◆ Work request ◆
Please give an exact copy of every line from the one holding "699 * | 32 |" through the final line of the records below.

(Dataset excerpts)
........
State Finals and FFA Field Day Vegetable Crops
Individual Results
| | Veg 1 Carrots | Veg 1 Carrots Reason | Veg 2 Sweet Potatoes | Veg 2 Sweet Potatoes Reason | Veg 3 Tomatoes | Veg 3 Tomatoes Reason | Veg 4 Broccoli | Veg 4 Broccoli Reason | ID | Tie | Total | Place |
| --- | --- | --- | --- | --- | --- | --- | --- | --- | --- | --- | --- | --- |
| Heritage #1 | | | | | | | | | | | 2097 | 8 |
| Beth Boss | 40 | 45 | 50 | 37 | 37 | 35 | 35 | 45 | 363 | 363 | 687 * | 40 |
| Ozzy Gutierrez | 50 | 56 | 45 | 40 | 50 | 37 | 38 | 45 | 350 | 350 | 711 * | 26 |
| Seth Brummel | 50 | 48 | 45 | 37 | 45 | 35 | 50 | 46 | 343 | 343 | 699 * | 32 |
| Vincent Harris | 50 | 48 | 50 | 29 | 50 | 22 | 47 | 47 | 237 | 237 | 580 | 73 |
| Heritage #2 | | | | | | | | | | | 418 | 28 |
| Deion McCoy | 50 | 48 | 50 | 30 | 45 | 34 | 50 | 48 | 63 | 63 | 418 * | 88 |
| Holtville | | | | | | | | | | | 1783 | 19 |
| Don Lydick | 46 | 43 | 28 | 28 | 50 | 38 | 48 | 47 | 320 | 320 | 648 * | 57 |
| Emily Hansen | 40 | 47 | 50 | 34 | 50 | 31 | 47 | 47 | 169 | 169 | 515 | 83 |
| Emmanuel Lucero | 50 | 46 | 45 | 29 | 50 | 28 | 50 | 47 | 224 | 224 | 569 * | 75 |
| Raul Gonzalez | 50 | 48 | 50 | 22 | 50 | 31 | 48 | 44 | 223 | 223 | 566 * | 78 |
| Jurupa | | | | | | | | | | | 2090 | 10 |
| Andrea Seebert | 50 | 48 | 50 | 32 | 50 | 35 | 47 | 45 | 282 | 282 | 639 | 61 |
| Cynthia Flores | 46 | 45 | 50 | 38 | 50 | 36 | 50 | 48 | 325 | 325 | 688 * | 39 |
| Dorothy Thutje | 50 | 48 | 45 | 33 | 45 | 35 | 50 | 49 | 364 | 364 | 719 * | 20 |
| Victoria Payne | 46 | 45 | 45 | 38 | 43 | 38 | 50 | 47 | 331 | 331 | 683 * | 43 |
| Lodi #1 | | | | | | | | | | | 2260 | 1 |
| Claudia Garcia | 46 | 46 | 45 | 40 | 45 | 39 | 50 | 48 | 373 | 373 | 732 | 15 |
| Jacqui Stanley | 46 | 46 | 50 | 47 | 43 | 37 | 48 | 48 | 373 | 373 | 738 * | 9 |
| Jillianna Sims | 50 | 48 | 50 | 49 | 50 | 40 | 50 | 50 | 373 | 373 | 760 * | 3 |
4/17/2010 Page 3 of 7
........
◆ Task response ◆
| Seth Brummel | 50 | 48 | 45 | 37 | 45 | 35 | 50 | 46 | 343 | 343 | 699 * | 32 |
| Vincent Harris | 50 | 48 | 50 | 29 | 50 | 22 | 47 | 47 | 237 | 237 | 580 | 73 |
| Heritage #2 | | | | | | | | | | | 418 | 28 |
| Deion McCoy | 50 | 48 | 50 | 30 | 45 | 34 | 50 | 48 | 63 | 63 | 418 * | 88 |
| Holtville | | | | | | | | | | | 1783 | 19 |
| Don Lydick | 46 | 43 | 28 | 28 | 50 | 38 | 48 | 47 | 320 | 320 | 648 * | 57 |
| Emily Hansen | 40 | 47 | 50 | 34 | 50 | 31 | 47 | 47 | 169 | 169 | 515 | 83 |
| Emmanuel Lucero | 50 | 46 | 45 | 29 | 50 | 28 | 50 | 47 | 224 | 224 | 569 * | 75 |
| Raul Gonzalez | 50 | 48 | 50 | 22 | 50 | 31 | 48 | 44 | 223 | 223 | 566 * | 78 |
| Jurupa | | | | | | | | | | | 2090 | 10 |
| Andrea Seebert | 50 | 48 | 50 | 32 | 50 | 35 | 47 | 45 | 282 | 282 | 639 | 61 |
| Cynthia Flores | 46 | 45 | 50 | 38 | 50 | 36 | 50 | 48 | 325 | 325 | 688 * | 39 |
| Dorothy Thutje | 50 | 48 | 45 | 33 | 45 | 35 | 50 | 49 | 364 | 364 | 719 * | 20 |
| Victoria Payne | 46 | 45 | 45 | 38 | 43 | 38 | 50 | 47 | 331 | 331 | 683 * | 43 |
| Lodi #1 | | | | | | | | | | | 2260 | 1 |
| Claudia Garcia | 46 | 46 | 45 | 40 | 45 | 39 | 50 | 48 | 373 | 373 | 732 | 15 |
| Jacqui Stanley | 46 | 46 | 50 | 47 | 43 | 37 | 48 | 48 | 373 | 373 | 738 * | 9 |
| Jillianna Sims | 50 | 48 | 50 | 49 | 50 | 40 | 50 | 50 | 373 | 373 | 760 * | 3 |
4/17/2010 Page 3 of 7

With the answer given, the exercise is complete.